## YOUR OBJECTIVE
Go line by line through the entries below and copy those containing the string "space".

##### EXCERPTED RECORDS

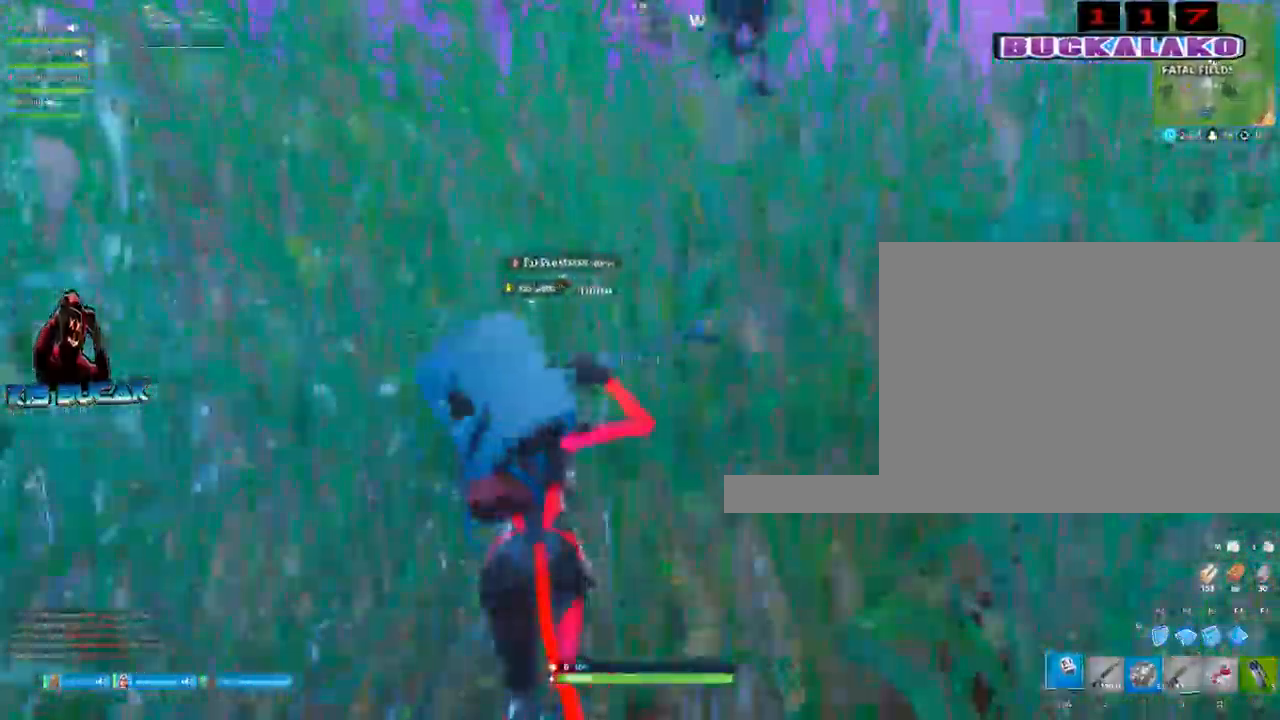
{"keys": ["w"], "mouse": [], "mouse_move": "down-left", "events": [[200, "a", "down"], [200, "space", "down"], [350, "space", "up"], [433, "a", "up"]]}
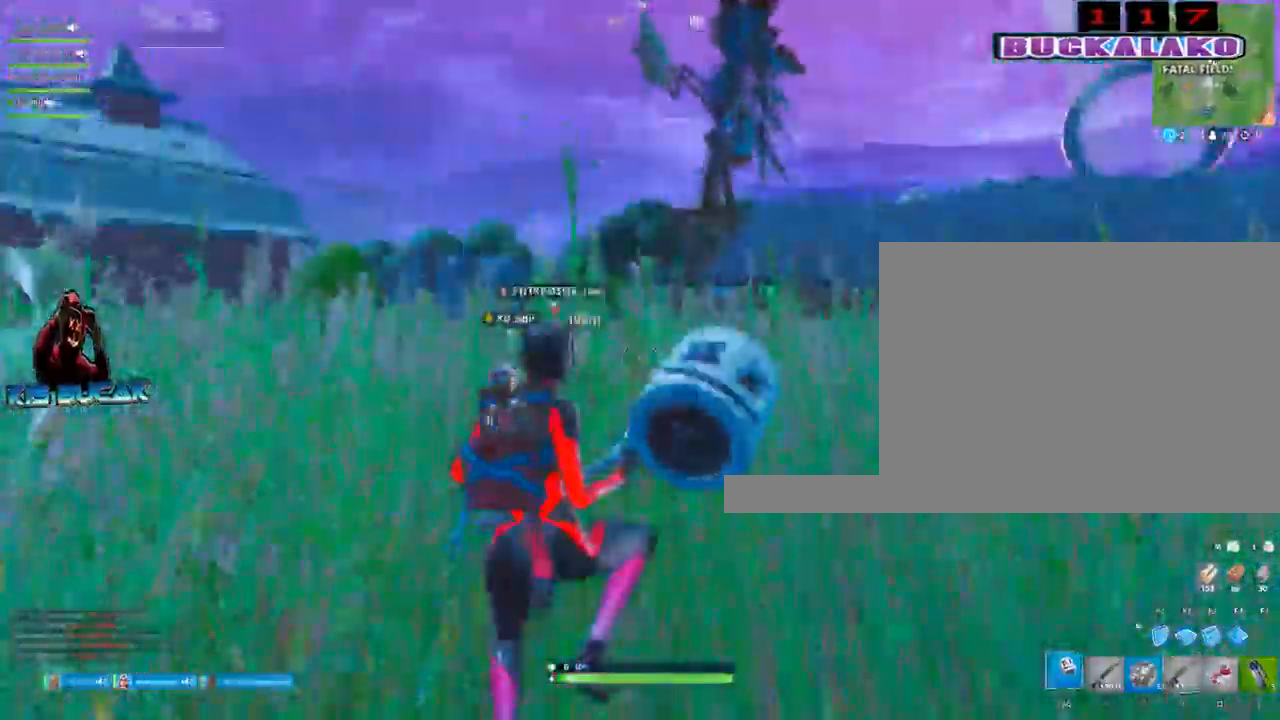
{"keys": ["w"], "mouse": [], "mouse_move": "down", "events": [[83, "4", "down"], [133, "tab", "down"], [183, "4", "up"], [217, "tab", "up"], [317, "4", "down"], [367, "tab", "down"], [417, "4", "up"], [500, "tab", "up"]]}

##########
##### EXCERPTED RECORDS

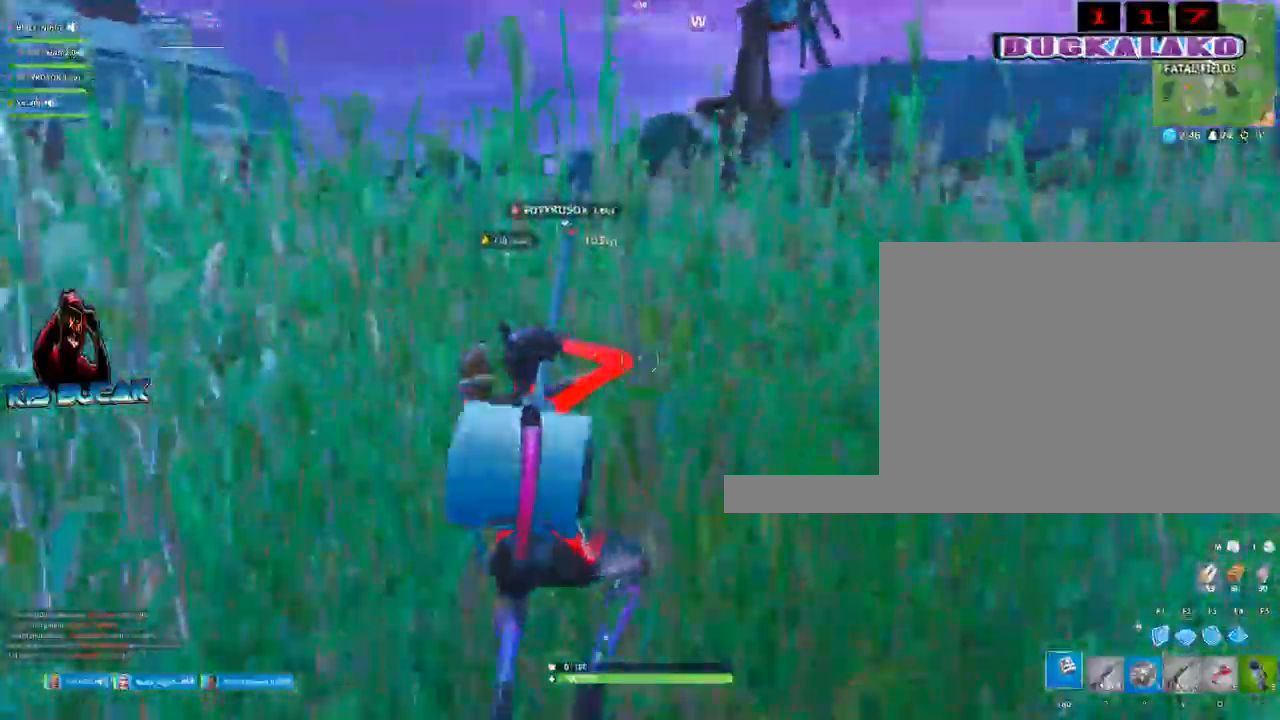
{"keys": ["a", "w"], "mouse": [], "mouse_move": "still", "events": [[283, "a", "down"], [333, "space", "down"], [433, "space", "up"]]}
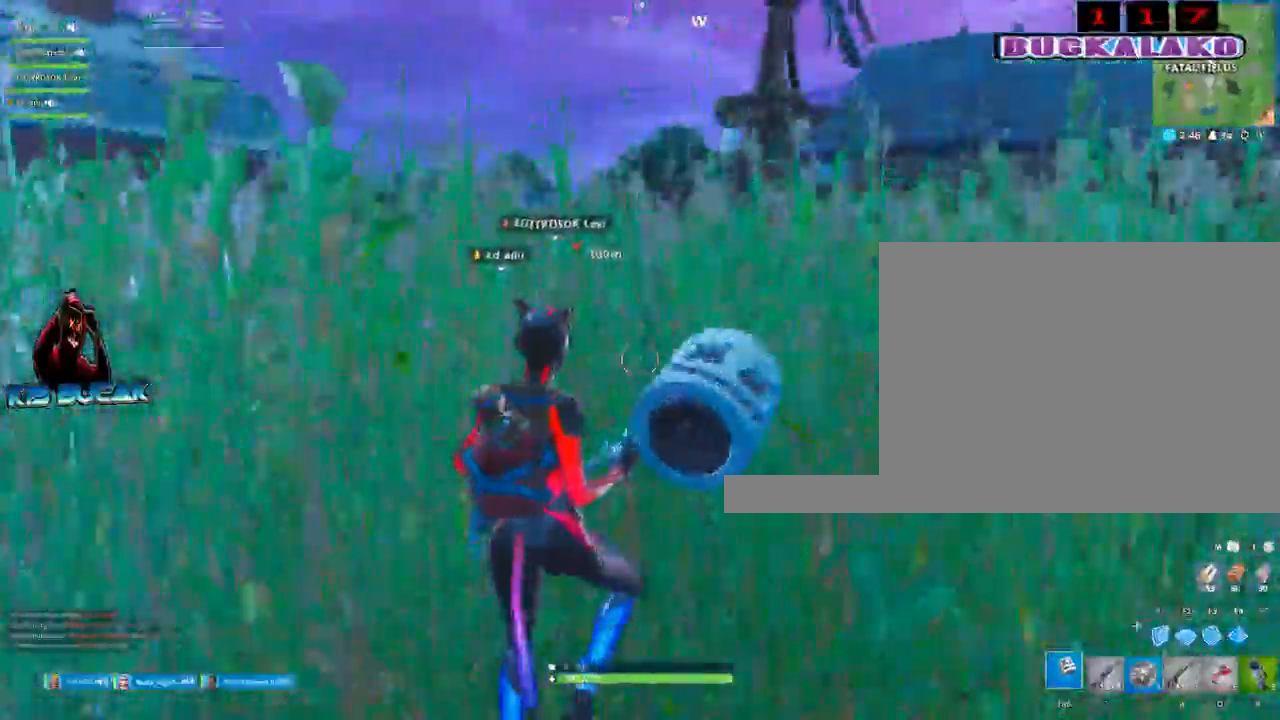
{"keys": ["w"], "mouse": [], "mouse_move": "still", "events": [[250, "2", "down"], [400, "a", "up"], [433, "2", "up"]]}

##########

## TASK ANSWER
{"keys": ["w"], "mouse": [], "mouse_move": "down-left", "events": [[200, "a", "down"], [200, "space", "down"], [350, "space", "up"], [433, "a", "up"]]}
{"keys": ["a", "w"], "mouse": [], "mouse_move": "still", "events": [[283, "a", "down"], [333, "space", "down"], [433, "space", "up"]]}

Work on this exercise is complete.